Hopefully I will follow up with some analysis. (What I really should have measured was the distances between the different machines' actual results, but laziness and total lack of {perl,python,ruby} fu have so far stopped me from doing it).
Comment 5 mitz 2007-01-29 09:34:03 PST
Created attachment 12745 [details]
Pixel failures, classified (not including SVG)
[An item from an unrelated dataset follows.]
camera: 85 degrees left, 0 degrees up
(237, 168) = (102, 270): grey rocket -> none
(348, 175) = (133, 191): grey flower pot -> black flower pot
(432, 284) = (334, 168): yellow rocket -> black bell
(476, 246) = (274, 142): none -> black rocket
This suggests that for non-SVG tests, an acceptance threshold can be set at or slightly above 10, provided that 10 or so problematic tests are changed (to not use Arial, animated and other problematic GIFs or unpredictable caret visibility).
Comment 6 mitz 2007-01-29 11:53:02 PST
Created attachment 12748 [details]
Pixel failures, annotated (SVG only)

Looks like the biggest problem with SVG is fonts.
Comment 7 mitz 2007-01-29 12:01:44 PST
Created attachment 12749 [details]
Pixel failures, annotated (SVG only)

Changed tabs to spaces.
Comment 8 mitz 2007-02-17 05:52:19 PST
Created attachment 13211 [details]
Patch that lets you ignore small differences

I'm using this with --threshold 10
Comment 9 mitz 2007-11-07 17:42:10 PST
Created attachment 17115 [details]
Patch that lets you ignore small differences

Updated to merge with TOT.
Comment 10 Darin Adler 2007-11-07 17:44:38 PST
Comment on attachment 17115 [details]
Patch that lets you ignore small differences

r=me

Should we set an appropriate default threshold?
Comment 11 mitz 2007-11-07 17:48:49 PST
Comment on attachment 17115 [details]
Patch that lets you ignore small differences

This patch landed in r27584. Removing the review flag to keep it out of the commit queue.
Comment 12 mitz 2007-11-07 17:54:32 PST
(In reply to comment #10)
> Should we set an appropriate default threshold?

(A) default threshold(s) should be part of the plan to get people to run the tests on their own machines, but I would like to improve the reporting from run-webkit-tests before doing that (so that it tells you about "silent failures" and potentially suggests that you cache alternative checksums).
Comment 13 Simon Fraser (smfr) 2009-01-03 19:45:57 PST
How much of this is still relevant?
Comment 14 mitz 2009-01-03 19:53:23 PST
(In reply to comment #13)
> How much of this is still relevant?

Nothing that justifies keeping the bug open.